=== WORK TO BE COMPLETED ===
Omitting every picture, copy the lines from the one that contains "1. 1）第一范式（1NF）：不存在多值属性和复合属性" through the last line of the records below, exactly and with nothing added.

Stored data
++++++++

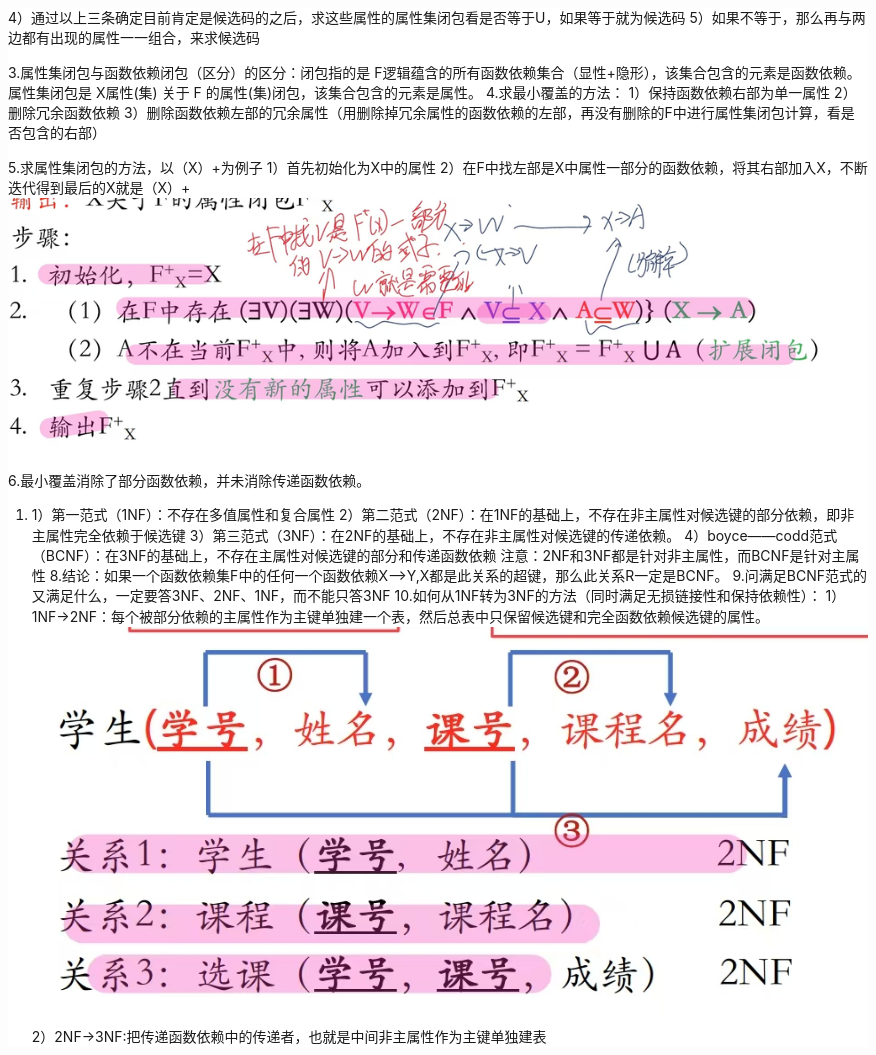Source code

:   4）通过以上三条确定目前肯定是候选码的之后，求这些属性的属性集闭包看是否等于U，如果等于就为候选码
  5）如果不等于，那么再与两边都有出现的属性一一组合，来求候选码

3.属性集闭包与函数依赖闭包（区分）的区分：闭包指的是 F逻辑蕴含的所有函数依赖集合（显性+隐形），该集合包含的元素是函数依赖。 属性集闭包是 X属性(集) 关于 F 的属性(集)闭包，该集合包含的元素是属性。
4.求最小覆盖的方法：
1）保持函数依赖右部为单一属性
2）删除冗余函数依赖
3）删除函数依赖左部的冗余属性（用删除掉冗余属性的函数依赖的左部，再没有删除的F中进行属性集闭包计算，看是否包含的右部）

5.求属性集闭包的方法，以（X）+为例子
	1）首先初始化为X中的属性
	2）在F中找左部是X中属性一部分的函数依赖，将其右部加入X，不断迭代得到最后的X就是（X）+
![alt text](assets/d26ba6b90db06b383de7fdbd6a01fbc.jpg)
6.最小覆盖消除了部分函数依赖，并未消除传递函数依赖。

1. 1）第一范式（1NF）：不存在多值属性和复合属性
   2）第二范式（2NF）：在1NF的基础上，不存在非主属性对候选键的部分依赖，即非主属性完全依赖于候选键
   3）第三范式（3NF）：在2NF的基础上，不存在非主属性对候选键的传递依赖。
   4）boyce——codd范式（BCNF）：在3NF的基础上，不存在主属性对候选键的部分和传递函数依赖
注意：2NF和3NF都是针对非主属性，而BCNF是针对主属性
8.结论：如果一个函数依赖集F中的任何一个函数依赖X—>Y,X都是此关系的超键，那么此关系R一定是BCNF。
9.问满足BCNF范式的又满足什么，一定要答3NF、2NF、1NF，而不能只答3NF
10.如何从1NF转为3NF的方法（同时满足无损链接性和保持依赖性）：
    1）1NF->2NF：每个被部分依赖的主属性作为主键单独建一个表，然后总表中只保留候选键和完全函数依赖候选键的属性。
    ![alt text](assets/a12719fac6e285aee9989a9fc90a15b.jpg)
    2）2NF->3NF:把传递函数依赖中的传递者，也就是中间非主属性作为主键单独建表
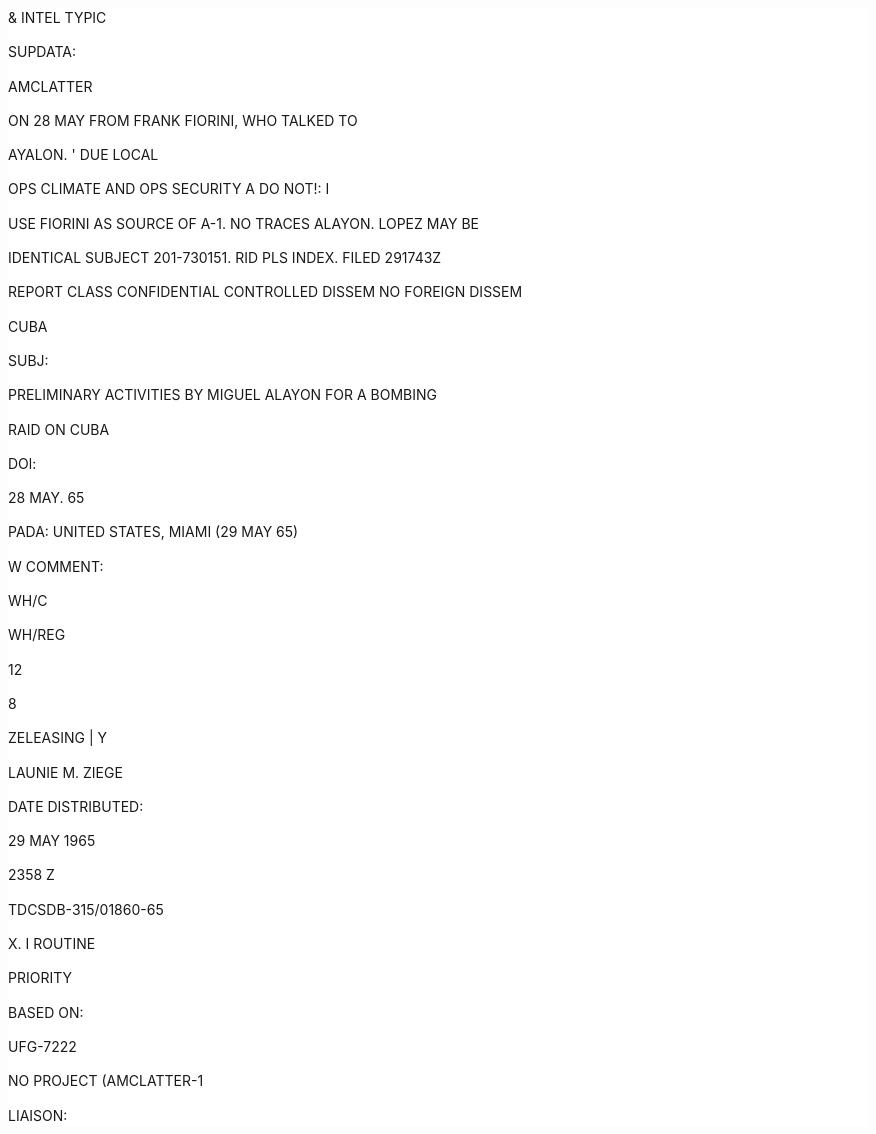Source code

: & INTEL TYPIC

SUPDATA:

AMCLATTER

ON 28 MAY FROM FRANK FIORINI, WHO TALKED TO

AYALON. ' DUE LOCAL

OPS CLIMATE AND OPS SECURITY A DO NOT!: I

USE FIORINI AS SOURCE OF A-1. NO TRACES ALAYON. LOPEZ MAY BE

IDENTICAL SUBJECT 201-730151. RID PLS INDEX. FILED 291743Z

REPORT CLASS CONFIDENTIAL CONTROLLED DISSEM NO FOREIGN DISSEM

CUBA

SUBJ:

PRELIMINARY ACTIVITIES BY MIGUEL ALAYON FOR A BOMBING

RAID ON CUBA

DOl:

28 MAY. 65

PADA: UNITED STATES, MIAMI (29 MAY 65)

W COMMENT:

WH/C

WH/REG

12

8

ZELEASING | Y

LAUNIE M. ZIEGE

DATE DISTRIBUTED:

29 MAY 1965

2358 Z

TDCSDB-315/01860-65

X. I ROUTINE

PRIORITY

BASED ON:

UFG-7222

NO PROJECT (AMCLATTER-1

LIAISON:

++++++++

=== RESULT FOR THIS EXERCISE ===
1. 1）第一范式（1NF）：不存在多值属性和复合属性
   2）第二范式（2NF）：在1NF的基础上，不存在非主属性对候选键的部分依赖，即非主属性完全依赖于候选键
   3）第三范式（3NF）：在2NF的基础上，不存在非主属性对候选键的传递依赖。
   4）boyce——codd范式（BCNF）：在3NF的基础上，不存在主属性对候选键的部分和传递函数依赖
注意：2NF和3NF都是针对非主属性，而BCNF是针对主属性
8.结论：如果一个函数依赖集F中的任何一个函数依赖X—>Y,X都是此关系的超键，那么此关系R一定是BCNF。
9.问满足BCNF范式的又满足什么，一定要答3NF、2NF、1NF，而不能只答3NF
10.如何从1NF转为3NF的方法（同时满足无损链接性和保持依赖性）：
    1）1NF->2NF：每个被部分依赖的主属性作为主键单独建一个表，然后总表中只保留候选键和完全函数依赖候选键的属性。
    ![alt text](assets/a12719fac6e285aee9989a9fc90a15b.jpg)
    2）2NF->3NF:把传递函数依赖中的传递者，也就是中间非主属性作为主键单独建表
Source code

: & INTEL TYPIC

SUPDATA:

AMCLATTER

ON 28 MAY FROM FRANK FIORINI, WHO TALKED TO

AYALON. ' DUE LOCAL

OPS CLIMATE AND OPS SECURITY A DO NOT!: I

USE FIORINI AS SOURCE OF A-1. NO TRACES ALAYON. LOPEZ MAY BE

IDENTICAL SUBJECT 201-730151. RID PLS INDEX. FILED 291743Z

REPORT CLASS CONFIDENTIAL CONTROLLED DISSEM NO FOREIGN DISSEM

CUBA

SUBJ:

PRELIMINARY ACTIVITIES BY MIGUEL ALAYON FOR A BOMBING

RAID ON CUBA

DOl:

28 MAY. 65

PADA: UNITED STATES, MIAMI (29 MAY 65)

W COMMENT:

WH/C

WH/REG

12

8

ZELEASING | Y

LAUNIE M. ZIEGE

DATE DISTRIBUTED:

29 MAY 1965

2358 Z

TDCSDB-315/01860-65

X. I ROUTINE

PRIORITY

BASED ON:

UFG-7222

NO PROJECT (AMCLATTER-1

LIAISON:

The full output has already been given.